**Records provided**
★ ★ ★ ★ ★
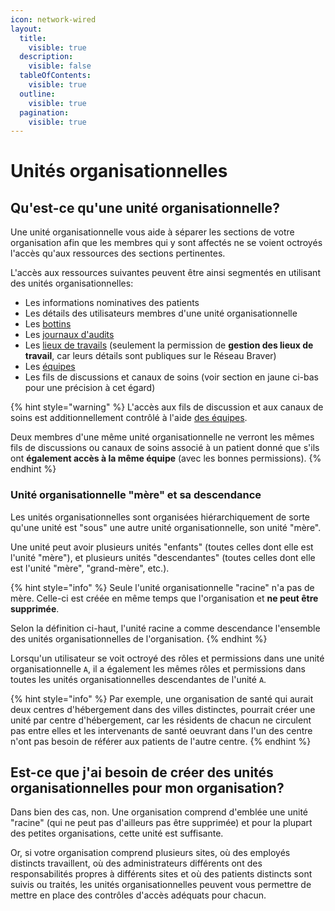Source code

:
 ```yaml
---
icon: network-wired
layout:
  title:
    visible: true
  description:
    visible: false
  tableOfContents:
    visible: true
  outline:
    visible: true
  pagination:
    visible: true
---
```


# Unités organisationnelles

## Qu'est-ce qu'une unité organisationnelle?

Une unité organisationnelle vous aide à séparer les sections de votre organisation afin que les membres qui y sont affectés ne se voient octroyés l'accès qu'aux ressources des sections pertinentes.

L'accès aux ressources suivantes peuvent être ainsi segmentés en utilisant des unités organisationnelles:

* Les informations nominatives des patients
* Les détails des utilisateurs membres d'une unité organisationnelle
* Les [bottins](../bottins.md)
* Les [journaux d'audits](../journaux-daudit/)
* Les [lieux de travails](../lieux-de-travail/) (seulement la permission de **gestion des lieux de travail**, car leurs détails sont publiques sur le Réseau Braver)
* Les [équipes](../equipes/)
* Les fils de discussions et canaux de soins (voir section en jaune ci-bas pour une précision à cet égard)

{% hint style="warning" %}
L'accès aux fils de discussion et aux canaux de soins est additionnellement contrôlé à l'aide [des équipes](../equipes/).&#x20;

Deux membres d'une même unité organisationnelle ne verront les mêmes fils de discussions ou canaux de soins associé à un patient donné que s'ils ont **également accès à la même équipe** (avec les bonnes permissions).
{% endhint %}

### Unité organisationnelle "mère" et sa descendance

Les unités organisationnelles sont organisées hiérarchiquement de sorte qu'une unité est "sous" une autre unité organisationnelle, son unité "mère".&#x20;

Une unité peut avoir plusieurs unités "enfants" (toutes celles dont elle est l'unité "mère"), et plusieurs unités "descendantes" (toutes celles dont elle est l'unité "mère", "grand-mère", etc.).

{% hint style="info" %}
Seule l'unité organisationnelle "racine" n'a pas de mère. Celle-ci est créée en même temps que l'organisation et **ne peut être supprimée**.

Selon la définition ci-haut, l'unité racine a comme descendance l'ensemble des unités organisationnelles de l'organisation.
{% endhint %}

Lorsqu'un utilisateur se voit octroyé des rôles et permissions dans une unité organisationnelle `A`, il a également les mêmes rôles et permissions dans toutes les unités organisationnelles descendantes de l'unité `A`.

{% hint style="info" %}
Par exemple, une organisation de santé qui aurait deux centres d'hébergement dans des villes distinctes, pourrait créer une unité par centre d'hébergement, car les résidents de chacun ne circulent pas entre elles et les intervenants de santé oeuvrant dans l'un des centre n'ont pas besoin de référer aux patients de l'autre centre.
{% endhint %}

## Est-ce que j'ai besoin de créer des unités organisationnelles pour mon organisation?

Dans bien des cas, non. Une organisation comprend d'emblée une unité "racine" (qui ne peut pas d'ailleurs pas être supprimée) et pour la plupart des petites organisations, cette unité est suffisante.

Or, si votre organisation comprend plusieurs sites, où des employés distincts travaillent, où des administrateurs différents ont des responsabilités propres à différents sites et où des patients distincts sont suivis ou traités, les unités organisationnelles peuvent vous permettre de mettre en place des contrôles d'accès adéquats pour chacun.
★ ★ ★ ★ ★
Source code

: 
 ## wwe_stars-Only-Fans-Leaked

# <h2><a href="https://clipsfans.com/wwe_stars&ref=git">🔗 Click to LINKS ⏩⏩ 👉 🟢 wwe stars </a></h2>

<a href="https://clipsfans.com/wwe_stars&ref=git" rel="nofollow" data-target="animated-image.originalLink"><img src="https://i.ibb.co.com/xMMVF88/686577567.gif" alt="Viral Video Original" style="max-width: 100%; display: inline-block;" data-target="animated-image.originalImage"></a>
★ ★ ★ ★ ★
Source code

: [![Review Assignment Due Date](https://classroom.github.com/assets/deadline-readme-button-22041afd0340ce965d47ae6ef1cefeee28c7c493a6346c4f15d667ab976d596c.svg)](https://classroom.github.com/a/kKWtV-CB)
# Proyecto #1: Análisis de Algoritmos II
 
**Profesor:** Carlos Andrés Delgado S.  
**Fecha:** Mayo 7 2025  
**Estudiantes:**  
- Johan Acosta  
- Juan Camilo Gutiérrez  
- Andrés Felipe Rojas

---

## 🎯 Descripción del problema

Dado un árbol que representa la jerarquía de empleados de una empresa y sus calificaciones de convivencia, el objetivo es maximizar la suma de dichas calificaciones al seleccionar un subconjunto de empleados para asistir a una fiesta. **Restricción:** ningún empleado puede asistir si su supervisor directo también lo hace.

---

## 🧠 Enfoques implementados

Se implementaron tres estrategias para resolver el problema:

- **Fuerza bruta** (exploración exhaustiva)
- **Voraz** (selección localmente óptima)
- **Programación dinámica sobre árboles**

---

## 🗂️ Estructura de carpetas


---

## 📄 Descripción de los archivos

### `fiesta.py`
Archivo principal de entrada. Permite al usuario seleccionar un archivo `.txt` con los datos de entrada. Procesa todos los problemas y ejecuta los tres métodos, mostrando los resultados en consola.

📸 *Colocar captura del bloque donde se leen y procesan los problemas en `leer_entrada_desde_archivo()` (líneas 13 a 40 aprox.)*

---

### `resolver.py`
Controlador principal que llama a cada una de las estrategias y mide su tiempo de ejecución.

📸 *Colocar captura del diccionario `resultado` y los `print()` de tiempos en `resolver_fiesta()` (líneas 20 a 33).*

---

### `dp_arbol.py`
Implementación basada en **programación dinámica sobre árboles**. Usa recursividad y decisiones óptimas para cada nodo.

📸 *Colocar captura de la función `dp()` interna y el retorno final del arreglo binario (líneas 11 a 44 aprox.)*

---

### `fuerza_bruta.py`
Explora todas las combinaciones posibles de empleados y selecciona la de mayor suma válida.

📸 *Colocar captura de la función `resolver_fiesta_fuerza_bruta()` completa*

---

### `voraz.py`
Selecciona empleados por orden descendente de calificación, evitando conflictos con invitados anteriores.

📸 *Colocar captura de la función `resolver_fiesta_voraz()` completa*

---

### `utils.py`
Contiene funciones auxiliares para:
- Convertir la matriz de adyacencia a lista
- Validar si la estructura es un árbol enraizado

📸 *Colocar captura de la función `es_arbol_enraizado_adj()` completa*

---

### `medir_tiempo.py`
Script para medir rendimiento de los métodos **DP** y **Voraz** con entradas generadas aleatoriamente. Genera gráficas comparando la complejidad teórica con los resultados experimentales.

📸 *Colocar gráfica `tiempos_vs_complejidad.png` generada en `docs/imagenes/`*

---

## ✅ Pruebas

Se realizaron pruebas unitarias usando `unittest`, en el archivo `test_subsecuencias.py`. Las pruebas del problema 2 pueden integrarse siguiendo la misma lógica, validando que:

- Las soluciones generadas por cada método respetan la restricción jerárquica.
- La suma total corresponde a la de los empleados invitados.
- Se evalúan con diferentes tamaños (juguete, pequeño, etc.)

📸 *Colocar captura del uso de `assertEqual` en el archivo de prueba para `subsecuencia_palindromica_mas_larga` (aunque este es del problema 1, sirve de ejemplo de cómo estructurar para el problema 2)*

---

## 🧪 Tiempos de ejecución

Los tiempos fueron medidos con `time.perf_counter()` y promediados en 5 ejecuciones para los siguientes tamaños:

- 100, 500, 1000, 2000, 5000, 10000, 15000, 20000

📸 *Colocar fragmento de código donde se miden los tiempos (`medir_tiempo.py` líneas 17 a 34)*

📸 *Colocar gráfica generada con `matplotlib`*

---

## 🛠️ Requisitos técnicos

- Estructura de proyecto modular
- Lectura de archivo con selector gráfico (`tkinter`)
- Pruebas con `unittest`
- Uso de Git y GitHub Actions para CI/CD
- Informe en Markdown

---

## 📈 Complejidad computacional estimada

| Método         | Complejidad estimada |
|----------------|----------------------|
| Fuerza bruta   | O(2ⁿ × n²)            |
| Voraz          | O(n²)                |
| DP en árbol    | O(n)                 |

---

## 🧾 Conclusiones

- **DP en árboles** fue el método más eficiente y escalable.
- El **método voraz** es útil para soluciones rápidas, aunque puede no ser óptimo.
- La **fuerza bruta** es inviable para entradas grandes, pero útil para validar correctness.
★ ★ ★ ★ ★
**Required work**
Print again the lines of the entries above that fall between the line holding "- Se evalúan" and the line holding "- 100, 500, 1000, 2000, 5000, 10000, 15000, 20000", inclusive, exactly as they stand.

**Response area**
- Se evalúan con diferentes tamaños (juguete, pequeño, etc.)

📸 *Colocar captura del uso de `assertEqual` en el archivo de prueba para `subsecuencia_palindromica_mas_larga` (aunque este es del problema 1, sirve de ejemplo de cómo estructurar para el problema 2)*

---

## 🧪 Tiempos de ejecución

Los tiempos fueron medidos con `time.perf_counter()` y promediados en 5 ejecuciones para los siguientes tamaños:

- 100, 500, 1000, 2000, 5000, 10000, 15000, 20000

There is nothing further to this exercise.